We have already noted how teachers rank ahead of healers in Paul’s hierarchy. It is little insights like this that convince me of the inspiration of scripture. Paul does not say it, but I wonder if he ranks teachers ahead of healers because as wonderful as a healing is when it comes, no cure is good as prevention. Wise teachers—including health care professionals, help us to avoid illness by helping us to avoid those things that make us ill.
This is mother’s day, and I told you I would not forget. If we would listen to what our mother’s tell us, we would all live longer, healthier lives. The Bible says, “Honor thy Father and thy Mother, that thy days may be long in the land the Lord has given you.” According to Ephesians 6:2 this is the first commandment with a promise.

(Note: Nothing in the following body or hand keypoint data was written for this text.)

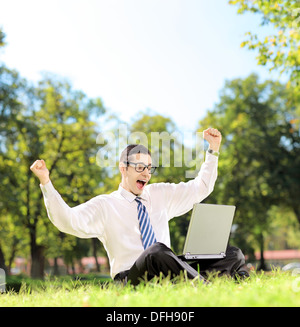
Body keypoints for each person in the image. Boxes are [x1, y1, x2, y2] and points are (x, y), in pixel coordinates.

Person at [30, 128, 247, 285]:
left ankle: (242, 285)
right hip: (130, 278)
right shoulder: (105, 205)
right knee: (156, 252)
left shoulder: (159, 194)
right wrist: (46, 183)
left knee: (231, 254)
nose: (146, 173)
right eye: (140, 167)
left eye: (150, 168)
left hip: (166, 269)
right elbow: (67, 220)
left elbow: (201, 188)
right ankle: (204, 288)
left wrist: (213, 150)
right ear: (123, 168)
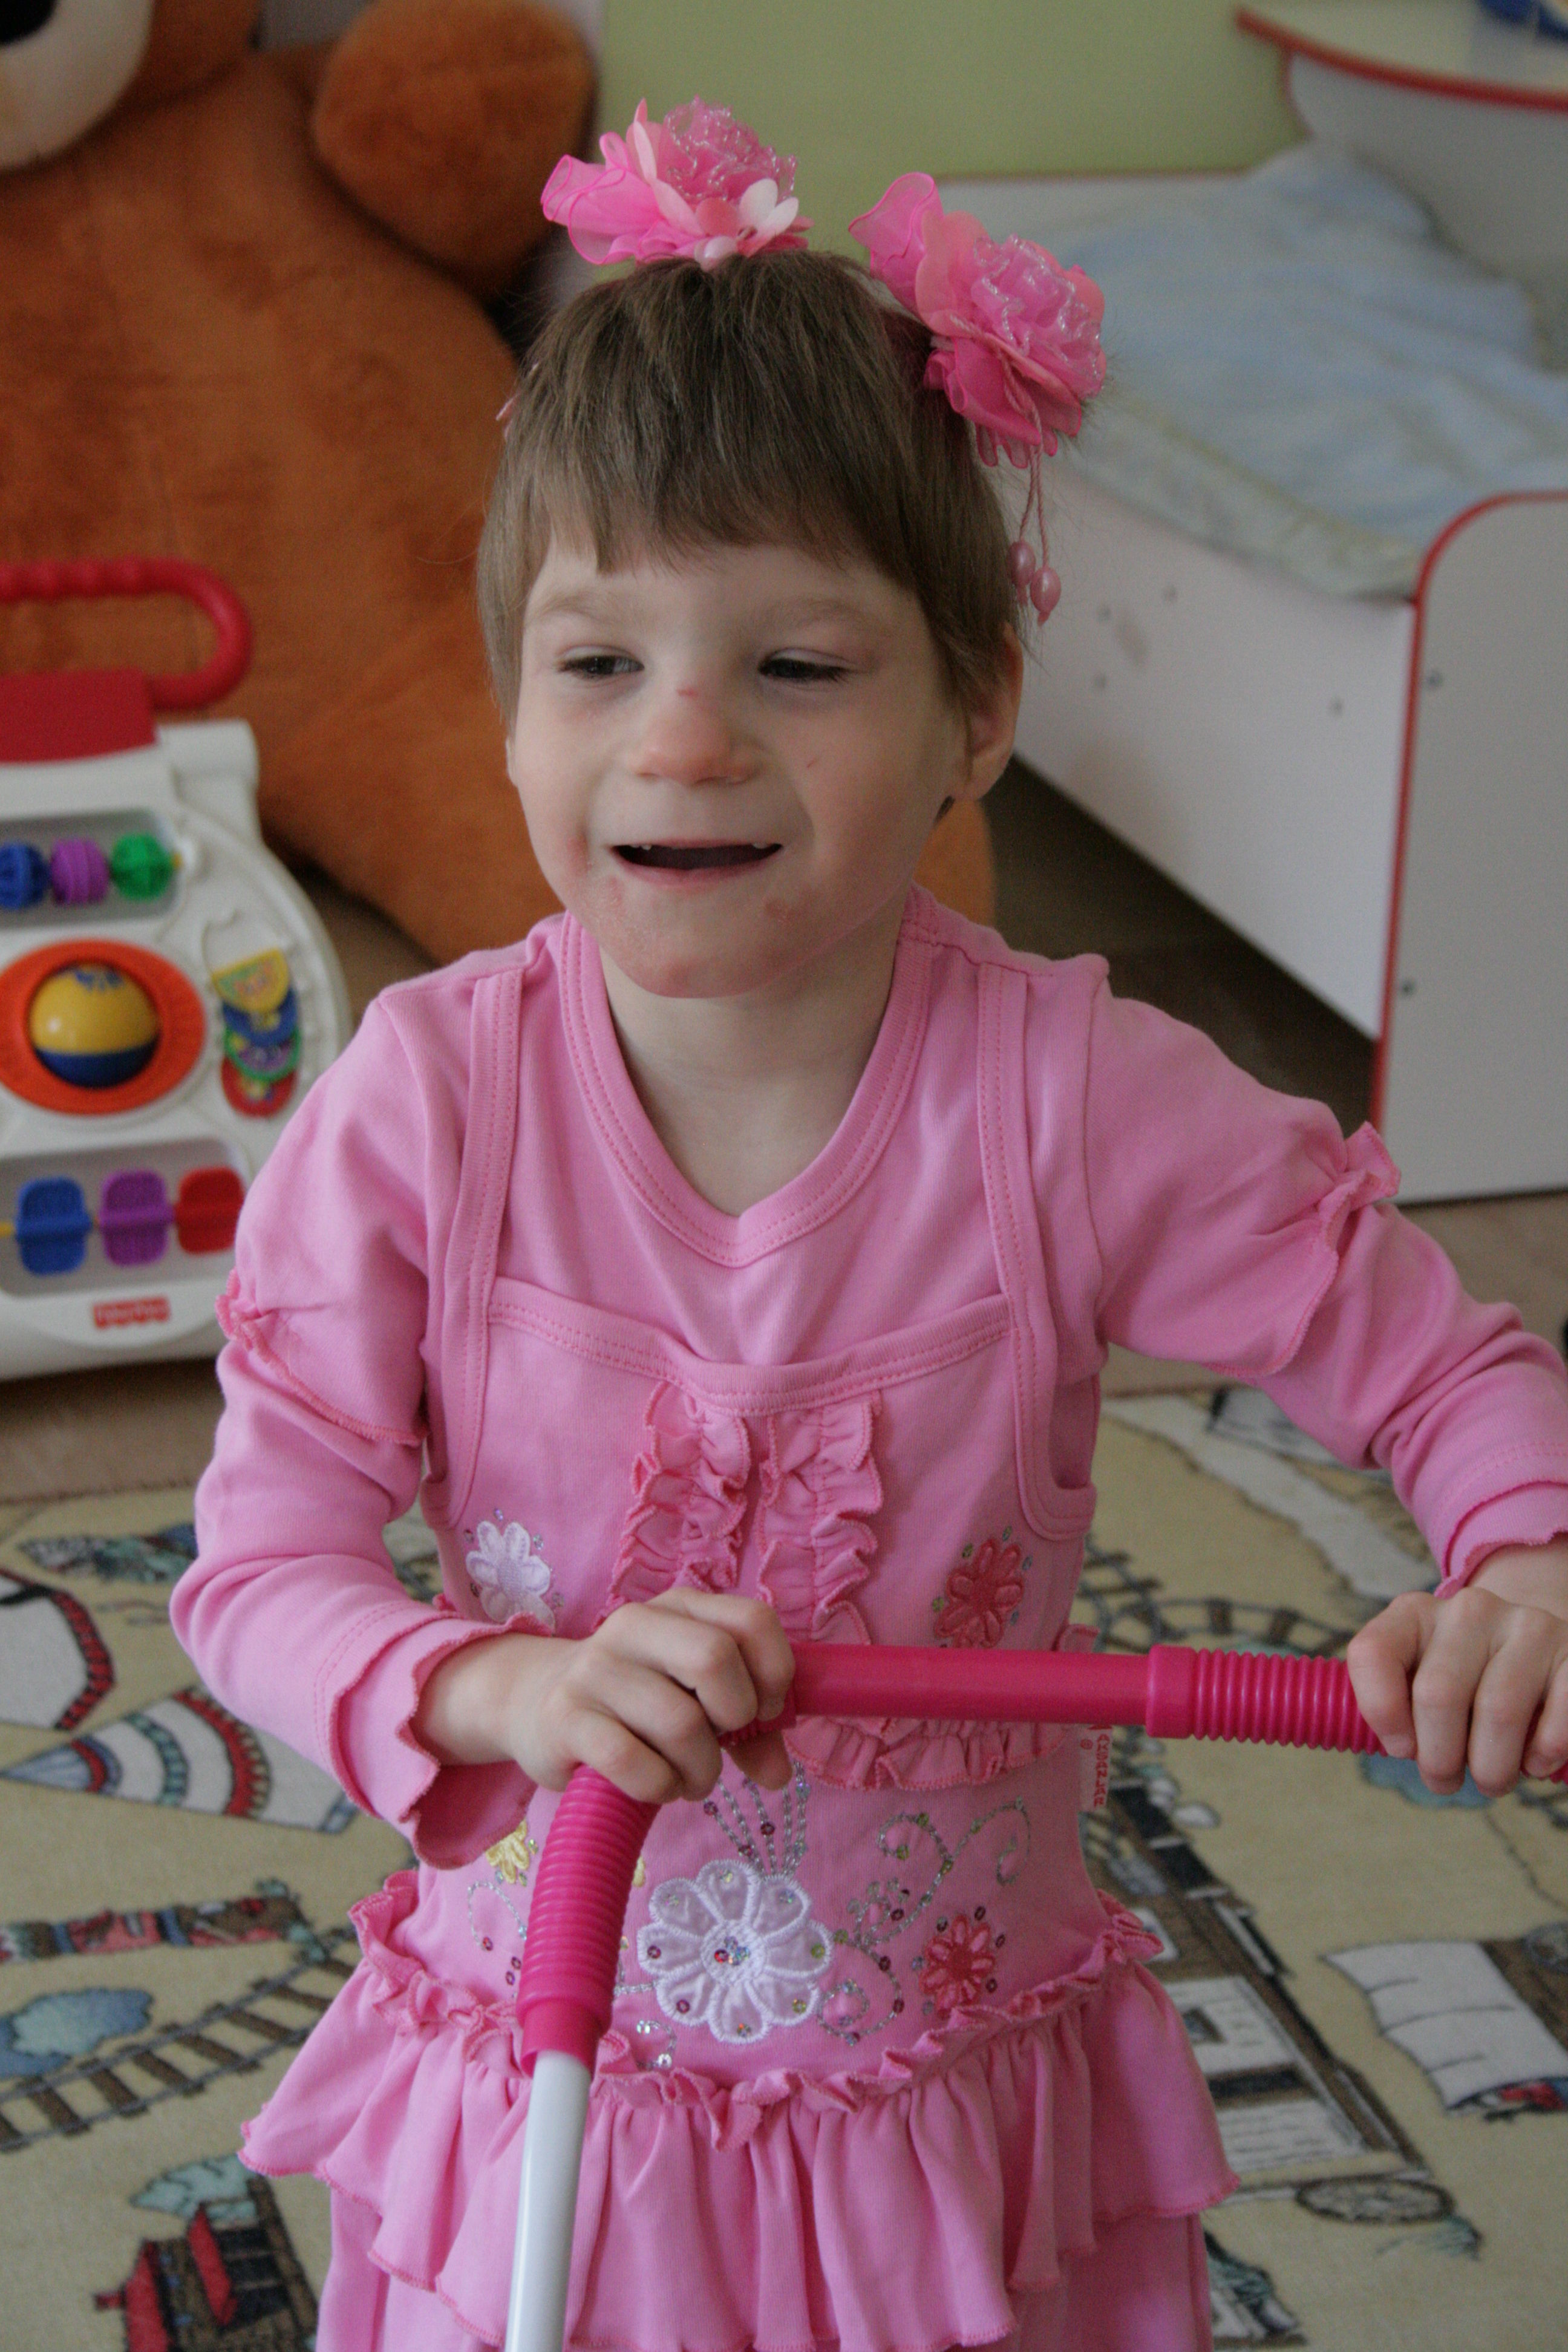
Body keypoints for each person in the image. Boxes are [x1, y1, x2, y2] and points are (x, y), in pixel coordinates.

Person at [173, 100, 1568, 2352]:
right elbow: (258, 1575)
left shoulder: (1077, 1098)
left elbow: (1447, 1366)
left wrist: (1524, 1564)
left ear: (973, 712)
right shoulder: (421, 1107)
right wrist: (509, 1688)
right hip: (552, 2095)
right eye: (598, 663)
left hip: (947, 2116)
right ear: (510, 707)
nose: (683, 743)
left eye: (796, 668)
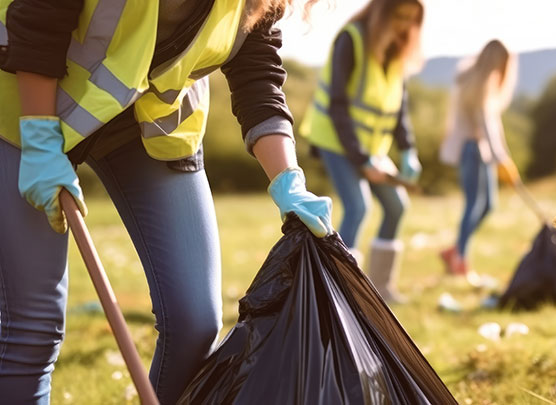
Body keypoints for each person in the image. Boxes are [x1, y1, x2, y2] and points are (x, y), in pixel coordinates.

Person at [0, 0, 332, 403]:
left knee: (195, 324)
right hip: (25, 102)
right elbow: (39, 16)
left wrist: (288, 181)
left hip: (145, 125)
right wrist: (38, 139)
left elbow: (257, 72)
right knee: (32, 328)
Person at [299, 0, 424, 304]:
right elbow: (338, 105)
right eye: (399, 16)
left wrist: (408, 150)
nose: (404, 25)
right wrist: (362, 161)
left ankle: (381, 288)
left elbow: (399, 108)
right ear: (382, 12)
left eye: (411, 19)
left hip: (370, 148)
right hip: (336, 141)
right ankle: (342, 293)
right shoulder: (351, 39)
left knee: (396, 207)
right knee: (358, 207)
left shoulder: (397, 51)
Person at [439, 39, 520, 276]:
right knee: (473, 205)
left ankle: (455, 250)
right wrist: (502, 159)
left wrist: (501, 157)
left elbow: (492, 124)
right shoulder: (477, 82)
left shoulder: (476, 79)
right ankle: (460, 261)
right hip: (471, 149)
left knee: (487, 206)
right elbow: (486, 124)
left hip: (480, 149)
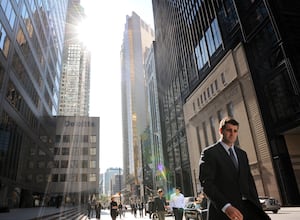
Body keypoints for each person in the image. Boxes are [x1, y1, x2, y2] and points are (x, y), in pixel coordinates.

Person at [199, 117, 270, 220]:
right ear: (221, 131)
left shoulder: (242, 154)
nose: (232, 134)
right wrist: (226, 207)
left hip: (247, 210)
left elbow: (249, 183)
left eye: (235, 131)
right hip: (223, 212)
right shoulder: (209, 153)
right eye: (229, 130)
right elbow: (207, 184)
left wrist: (257, 205)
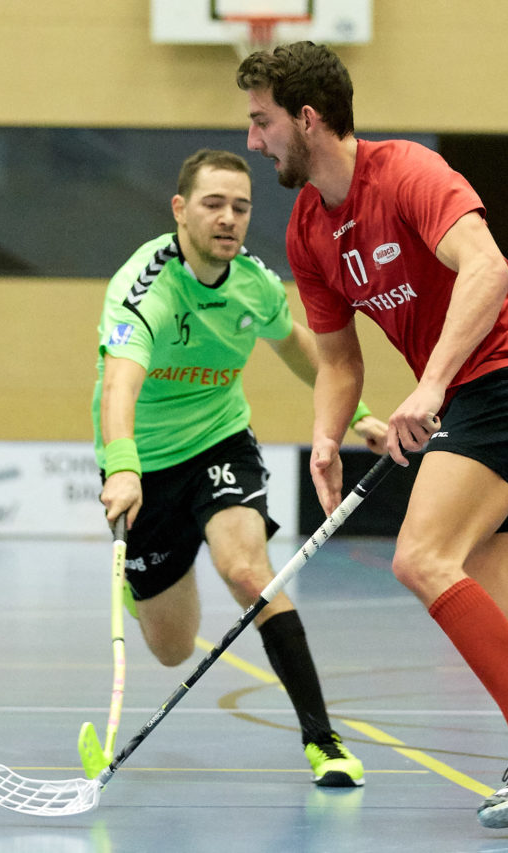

I think most mothers have a healing ministry as well as a teaching ministry. I remember mine watching over me as I suffered through dozens of childhood illnesses. I particularly remember the time when I broke out all over with poison ivy. It had it so bad that even my eyes were swollen shut. I lay stretched out between two sheets absolutely miserable. The high point of my day was when my mother dabbed me with calamine lotion. I also remember the time after I cut my foot on a nail that she put a potato on my foot to draw out infection. We were at the High Rock Lake, at my grandmother’s cabin. My father had dropped us off and returned to Winston-Salem. Soon after I stepped on a nail. The infection spread, and my father did not return. This was way back in the 1950’s, and we had no automobile, and no telephone. No one was staying nearby. My mother did what she could. She bound that potato to my foot, and she prayed, and I was unafraid. It was not until after my father returned that they took me to the doctor to get a tetanus shot.
So, on this day, I remember my mother, my healer and my teacher, and I invite you to remember your mothers, too, for certainly our mothers were first doctors and nurses that most of us ever had. There is an old Jewish aphorism that goes, “God could not be everywhere, so he made mothers.” I am not sure of the theology, but I do like the sentiment.